The judge found in our favor, but we didn't get all that was invoiced. The problem was that there was no signature authorizing the work. We did get more than he wanted to pay though, because of the authorization in the e-mails. The kicker was that he showed up in court in his business casual khakis and a notebook with exhibits ranging from A to DD (or something like that). I guess he was trying to prove that he never said he wanted the bike running, that he'd only approved the engine work. However, in one e-mail he talked about arranging a ride to the shop so he could pick up the bike, meaning he was going to ride it home. In another exhibit, he lists the 10 things he asked us to do, one of which was the engine. Later on he said he never authorized the work. So based on the fact that the weenie admitted he asked us to do the work and then turned around and said he never authorized it, the judge gave us what he could based on the e-mails. Everyone knew that he'd asked for the work, but when he learned that legally he didn't have to pay for it, he pulled this, "but I didn't AUTHORIZE it" whiny crap.

The judge gave us 48 hours to give the bike back to him. He wanted to get it right then, but we weren't going back to the shop at that point. We got the cash from him that the judge ordered, and then we gave him back exactly what he paid for. The cops that the kid called to accompany him to the shop thought it was pretty funny. He was practically in tears. I guess he was hoping to ride on Christmas Day.

What goes around, comes around. That, and there won't be a wrench moved out of place without a signed authorization. Something we started doing right after this kid dropped his bike off.

Anonymous said...

Abby, I had a similar experience with a pocket screwdriver I carry on my keychain. TSA wanted to take it away and said the I could dismantle the plane with it!!! LMAO!! My dad gave me that when I was a kid and since my dad is dead, it's really special to me! One of the TSA guys finally said it was ok.

I just got in on this court thing... How could this kid get away with not paying for the work done? It makes no Sense especially if you have the documentation. If I were you I would give him back a bucket of parts he paid for and tell him to put it together himself! He doesn't know s#!+ anyway and you'd have the last laugh. Gues the good part is that you learned never get screwed over again.

CycleFeind Bob

Anonymous said...

Ahhh…. Thanks for the update:)

Well it sounds like court went alright then. If you didn't get every thing that was invoiced I pray you didn't give that little shit the bike back running?

If I where you I would have had it accidentally found a nail in the tire or something.

Anyways keep us all posted on your journeys. Love reading about you and Joe 13.

Abby said...

When I say that we gave him what he paid for, that's what he got. Although it was extra work, he got his bike and a box of parts. He kept saying that he wanted his bike back running, like it was on whatever day he saw it running. We were like, yeah right. You'll get what you paid for.

The satisfaction was that the judge ordered him to pay the highest amount he'd offered at one time in an e-mail, which really covered more than the word he'd "authorized." We got some satisfaction out of it.

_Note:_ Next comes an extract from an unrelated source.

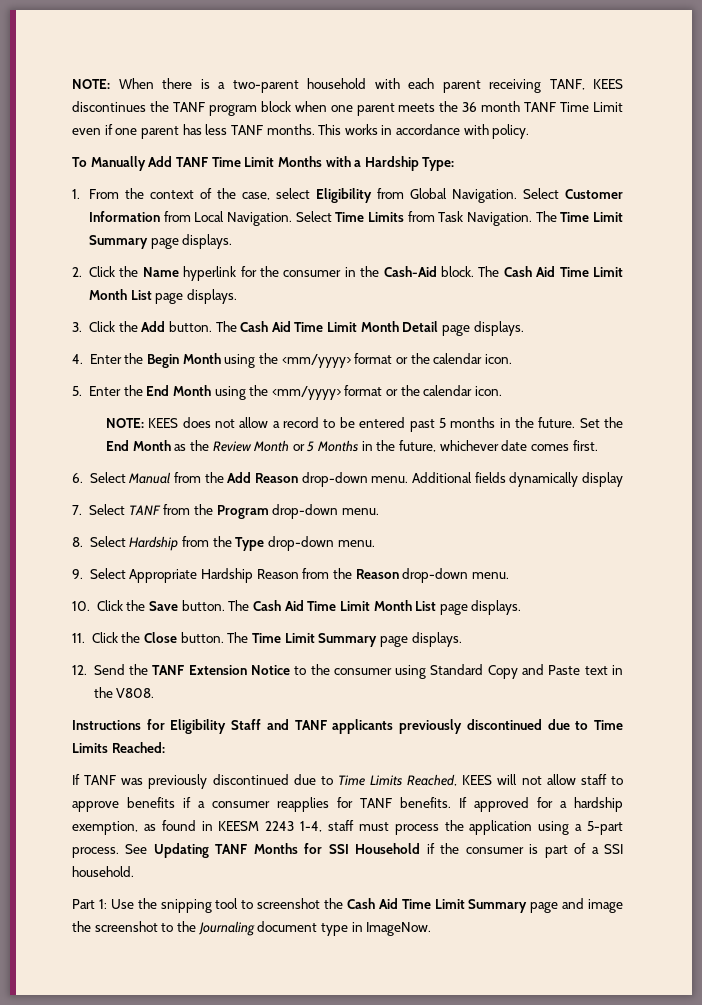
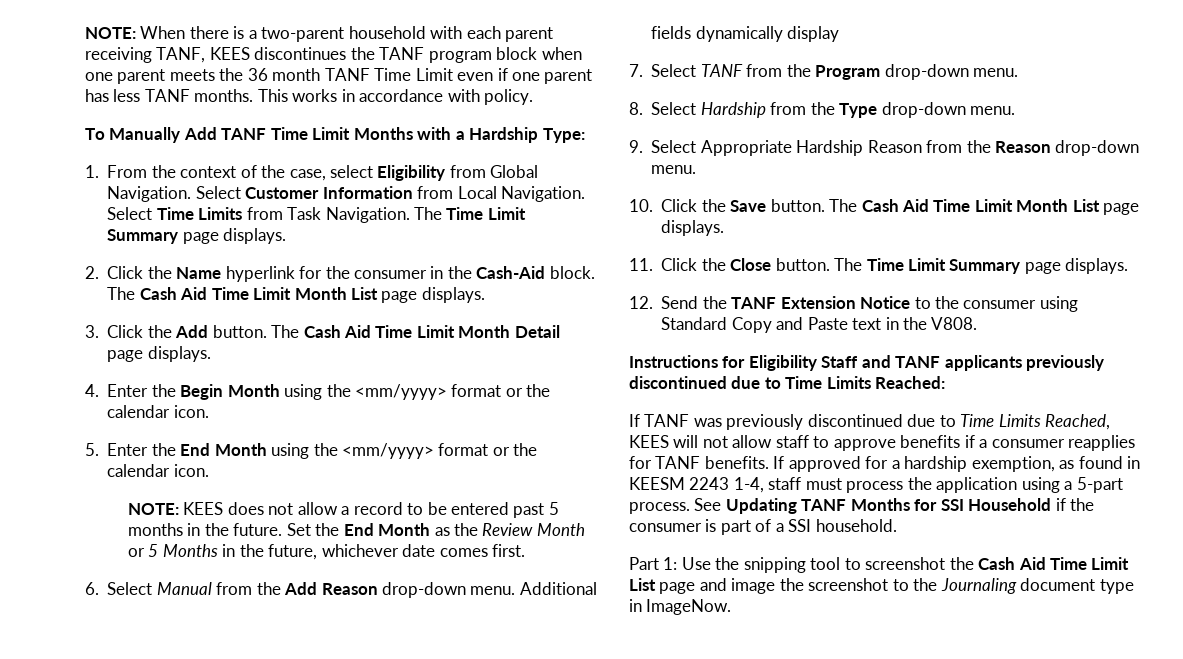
[468,899,528,913] Summary -> [629,578,656,591] List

When we were leaving court, he was being all smug thinking he was getting his bike back running for half what the invoice was for. I told him that every time he got on that bike, he could think about how he screwed a small business man to get it. My guess is he won't ave a lot of fun on it.

Thanks for the well wishes. Not sure how many more Joe13 stories there will be. We've taken a step back but are still hanging out a bit. It goes back to the whole reason I was doing this in the first place; I have a love-hate relationship with relationships. LOL I'm trying to get past some ancient horrors, but I think I'm a better person on my own.